Эту точку зрения, к примеру, высказывает известный марксистский литературовед Терри Иглтон. Он полемизирует с теми, кто поднимает Бахтина на щит либеральной мысли. Иглтон настаивает, что сама идея карнавала не подразумевает реальную политическую борьбу, а должна скорее трактоваться как сублимация народом своего угнетенного состояния, ищущего в карнавале отдушину от репрессий и несвободы. Иглтон настаивает на том, что, прежде чем тиражировать карнавальные практики, стоит, образно говоря, обратить внимание не только на карнавальную надстройку—утопизм и царство свободы, но и на базис карнавала—угнетение и эксплуатацию народа как производительной силы светской и религиозной властью (Eagleton, 1989: 183):

Тем либеральным гуманистам, которые зачислили в свои ряды радостного, карнавального Бахтина, требуется объяснить строже, чем обычно, почему опыт, представленный карнавалом, с исторической точки зрения так нетипичен. Пока карнавальное тело не противопоставляется горькому, негативному, травестирующему стилю карнавального мышления, будет трудно углядеть в этом что-то помимо сентиментального популизма, столь популярного в академической среде8.

8 Оригинал: «Those liberal humanists who have now enlisted the joyous, carnivalesque Bakhtin to their cause need perhaps to explain rather more rigorously than they do why the experience represented by carnival is, historically speaking, so utterly untypical. Unless the carnivalesque body is confronted by that bitter, negative, travestying style of carnivalesque thought [...] it is difficult to see how it signifies any substantial advance on a commonplace sentimental populism, of a kind attractive to academics».

# Выдержка из данных:
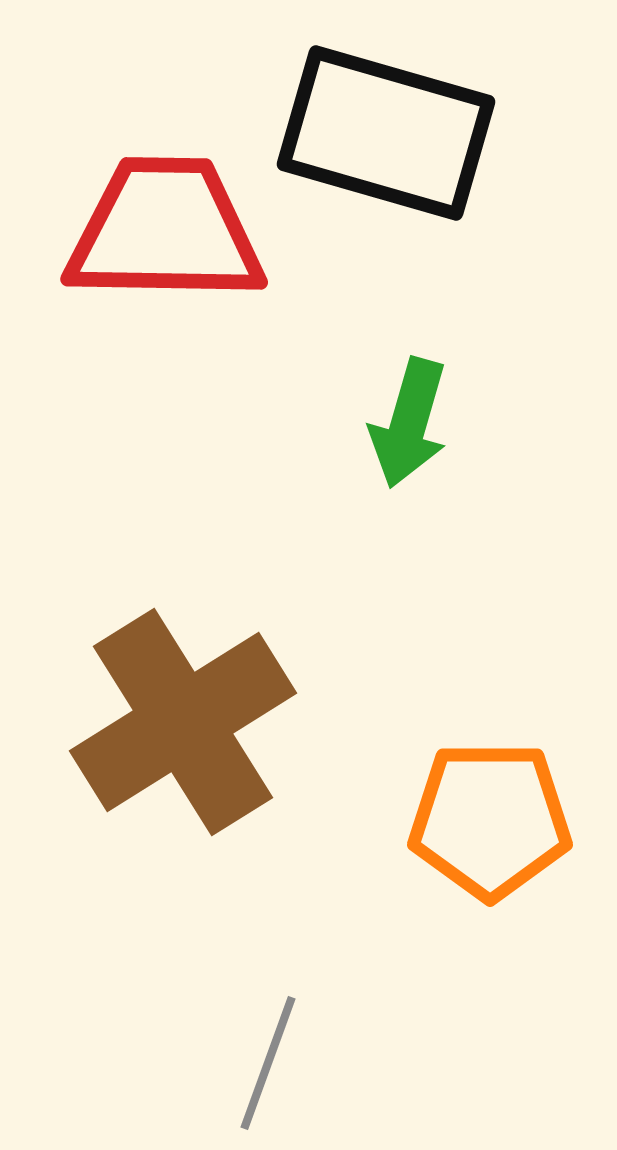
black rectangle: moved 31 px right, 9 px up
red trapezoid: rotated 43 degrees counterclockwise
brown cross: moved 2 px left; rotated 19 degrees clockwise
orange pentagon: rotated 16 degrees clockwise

# Условие задания:
Напишите продолжение текста о спорах вокруг бахтинского карнавала и критике Иглтона, начиная сразу после последнего приведенного предложения.

# Ответ на задание:
Еще более критическую точку зрения на либерализующие возможности карнавала предлагают Сталлибрасс и Уайт. Они трактуют карнавальную трансгрессию не как освобождающую практику, а как властный жест. По их мнению, карнавал не является даже сублимацией для народного сознания, он не народом инициируется и не народу служит. В трактовке Сталлибрасса и Уайта карнавал предстает как практика контрсублимации, провластный в своей прагматике механизм (Stallybrass, White, 1986: 201):

Было бы ошибкой связывать волнующее чувство свободы, которое доставляет трансгрессия с какой-то необходимостью или автоматической политической прогрессивностью. Часто это мощная ритуальная или символическая практика, при которой властвующий тратит свой символический капитал, чтобы проникнуть в область желаний, из которой он исключался; это цена, которую нужно платить за политическую власть. Это не репрессивная десублимация (поскольку трансгрессия не является по сути ни прогрессивным, ни консервативным феноменом). Это — контрсублимация, бредовая трата символического капитала, накопленного посредством регулирования тела и разгрузки габитуса в успешной борьбе буржуазной гегемонии9.

Возможные политические импликации из бахтинской близости Ницше Гройс вывел в своей статье «Между Сталиным и Дионисом». В учении Бахтина о карнавальной культуре он увидел обоснование позиции принятия трагедии революции и ужасов террора — бахтинскую стали-нодецею10, особый дионисийский извод тоталитарного мышления:

9 Оригинал: «It would be wrong to associate the exhilarating sense of freedom which transgression affords with any necessary or automatic political progressiveness. Often it is a powerful ritual or symbolic practice whereby the dominant squanders its symbolic capital so as to get in touch with the fields of desire which it denied itself as the price paid for its political power. Not a repressive desublimation (for just as transgression is not intrinsically progressive nor is it intrinsically conservative), it is a counter-sublimation, a delirious expenditure of the symbolic capital accrued (through the regulation of the body and the decathexis of habitus) in the successful struggle of bourgeois hegemony».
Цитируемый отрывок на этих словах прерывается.